Transcribe all of the lines below verbatim, and leave the pictures out of your answer.

** Data listing follows **

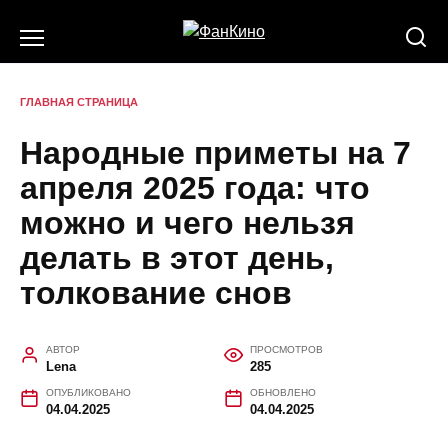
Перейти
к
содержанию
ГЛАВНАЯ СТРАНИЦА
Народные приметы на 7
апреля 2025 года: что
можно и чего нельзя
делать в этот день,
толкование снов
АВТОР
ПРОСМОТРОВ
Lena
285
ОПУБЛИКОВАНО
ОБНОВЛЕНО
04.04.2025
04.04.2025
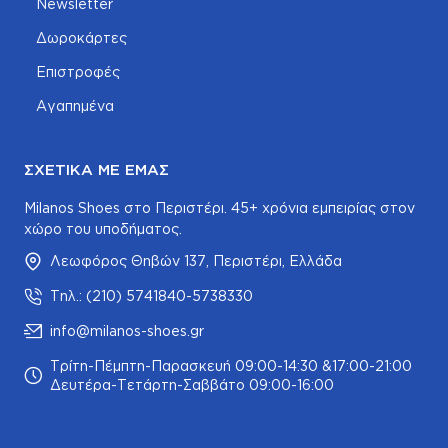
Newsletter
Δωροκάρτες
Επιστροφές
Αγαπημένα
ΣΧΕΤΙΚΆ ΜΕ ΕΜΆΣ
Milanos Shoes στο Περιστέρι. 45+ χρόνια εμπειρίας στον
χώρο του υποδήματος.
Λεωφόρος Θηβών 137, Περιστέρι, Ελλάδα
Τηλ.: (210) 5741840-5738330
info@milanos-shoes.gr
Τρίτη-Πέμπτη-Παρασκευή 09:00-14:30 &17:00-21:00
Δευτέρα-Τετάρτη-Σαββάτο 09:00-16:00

** End of Data listing **

Problem solution>
Перейти
к
содержанию
ГЛАВНАЯ СТРАНИЦА
Народные приметы на 7
апреля 2025 года: что
можно и чего нельзя
делать в этот день,
толкование снов
АВТОР
ПРОСМОТРОВ
Lena
285
ОПУБЛИКОВАНО
ОБНОВЛЕНО
04.04.2025
04.04.2025
Newsletter
Δωροκάρτες
Επιστροφές
Αγαπημένα
ΣΧΕΤΙΚΆ ΜΕ ΕΜΆΣ
Milanos Shoes στο Περιστέρι. 45+ χρόνια εμπειρίας στον
χώρο του υποδήματος.
Λεωφόρος Θηβών 137, Περιστέρι, Ελλάδα
Τηλ.: (210) 5741840-5738330
info@milanos-shoes.gr
Τρίτη-Πέμπτη-Παρασκευή 09:00-14:30 &17:00-21:00
Δευτέρα-Τετάρτη-Σαββάτο 09:00-16:00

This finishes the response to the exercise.